Trump's provocative candidacy has appalled establishment Republicans, many of whom have joined an effort to block him from winning the nomination.
While Trump, 69, had toned down his divisive rhetoric in recent days, he returned to his fiery bravado and harsh name-calling Wednesday at a rowdy rally in Indiana, which votes early next month.
"I'm millions of votes ahead of lyin' Ted Cruz," he boomed, before taking aim at "crooked Hillary."
And the political outsider doubled down on his claim that the system for picking delegates who ultimately will choose the Republican nominee is fixed.
"It's a rigged, crooked system that's designed so that the bosses can pick whoever they want," he said.

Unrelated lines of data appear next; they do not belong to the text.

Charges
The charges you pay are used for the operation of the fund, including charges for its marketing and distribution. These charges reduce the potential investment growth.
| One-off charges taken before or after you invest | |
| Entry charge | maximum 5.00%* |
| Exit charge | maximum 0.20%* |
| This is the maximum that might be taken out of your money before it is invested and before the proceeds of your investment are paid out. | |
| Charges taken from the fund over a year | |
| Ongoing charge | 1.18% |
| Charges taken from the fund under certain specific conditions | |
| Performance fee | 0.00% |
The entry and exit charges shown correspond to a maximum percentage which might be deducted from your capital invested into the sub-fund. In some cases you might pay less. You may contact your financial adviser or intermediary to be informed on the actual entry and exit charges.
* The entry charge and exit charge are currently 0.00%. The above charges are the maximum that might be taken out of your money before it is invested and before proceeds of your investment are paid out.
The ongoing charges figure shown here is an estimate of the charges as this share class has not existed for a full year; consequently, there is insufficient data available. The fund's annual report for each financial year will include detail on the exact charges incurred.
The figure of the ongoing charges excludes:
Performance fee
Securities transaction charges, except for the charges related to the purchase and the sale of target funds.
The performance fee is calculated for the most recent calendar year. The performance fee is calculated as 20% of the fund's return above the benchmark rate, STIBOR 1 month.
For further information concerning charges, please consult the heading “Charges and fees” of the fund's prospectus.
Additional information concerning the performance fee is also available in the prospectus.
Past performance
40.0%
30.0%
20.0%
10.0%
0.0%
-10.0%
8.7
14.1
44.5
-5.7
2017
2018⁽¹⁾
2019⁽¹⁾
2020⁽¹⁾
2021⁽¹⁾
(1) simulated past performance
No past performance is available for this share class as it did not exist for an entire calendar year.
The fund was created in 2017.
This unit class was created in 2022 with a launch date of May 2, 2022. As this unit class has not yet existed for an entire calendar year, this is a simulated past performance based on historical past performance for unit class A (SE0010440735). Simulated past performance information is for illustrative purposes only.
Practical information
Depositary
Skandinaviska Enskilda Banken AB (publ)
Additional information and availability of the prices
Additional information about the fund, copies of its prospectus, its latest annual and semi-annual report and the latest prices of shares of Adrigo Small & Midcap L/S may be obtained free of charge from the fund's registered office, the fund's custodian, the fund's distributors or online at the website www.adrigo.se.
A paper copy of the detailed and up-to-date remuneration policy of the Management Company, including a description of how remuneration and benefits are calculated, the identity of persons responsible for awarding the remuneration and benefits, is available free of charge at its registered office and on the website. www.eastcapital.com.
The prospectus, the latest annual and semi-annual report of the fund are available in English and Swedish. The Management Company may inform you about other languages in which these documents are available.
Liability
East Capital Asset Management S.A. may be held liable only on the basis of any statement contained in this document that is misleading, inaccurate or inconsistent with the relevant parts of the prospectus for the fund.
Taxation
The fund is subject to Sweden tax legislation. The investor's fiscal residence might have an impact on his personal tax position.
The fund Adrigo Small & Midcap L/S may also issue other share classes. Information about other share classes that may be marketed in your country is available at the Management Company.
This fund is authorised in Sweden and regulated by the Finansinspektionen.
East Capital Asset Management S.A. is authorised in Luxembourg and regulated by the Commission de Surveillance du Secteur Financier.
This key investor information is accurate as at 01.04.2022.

Trump also attacked the country's "stupid" leaders, and their inability to secure strong trade deals, negotiate successfully with China, or defeat what he described as radical Islamic terrorism.
"Our country is going to hell," Trump said.
The rally was interrupted several times by protesters, with Trump repeatedly yelling: "Get 'em outta here!"
Even with his New York victory, Trump is hardly assured of reaching the 1,237 delegates needed to win the Republican nomination outright before the convention in Cleveland.
He has now won 846 delegates, according to CNN's tally, with some 670 delegates at stake in the remaining 15 Republican primaries. Cruz so far has 563, while Kasich has 147.
- 'Nobody' getting to 1,237 -
Even though he trails Trump, Cruz's campaign has shown more savvy in working the complex delegate system.
Cruz, angling for a contested convention, downplayed Trump's New York performance and insisted that no one has a path to outright victory.
"Nobody is getting to 1,237," Cruz told reporters in Hershey, Pennsylvania, adding that the race is "headed to a contested convention."
But Trump's campaign sees it differently, according to an internal memo distributed late Tuesday of talking points for Trump surrogates to use in media appearances.
"Our projections call for us to accumulate over 1,400 delegates and thus a first ballot nomination win in Cleveland," read the memo, a copy of which was obtained by The Washington Post.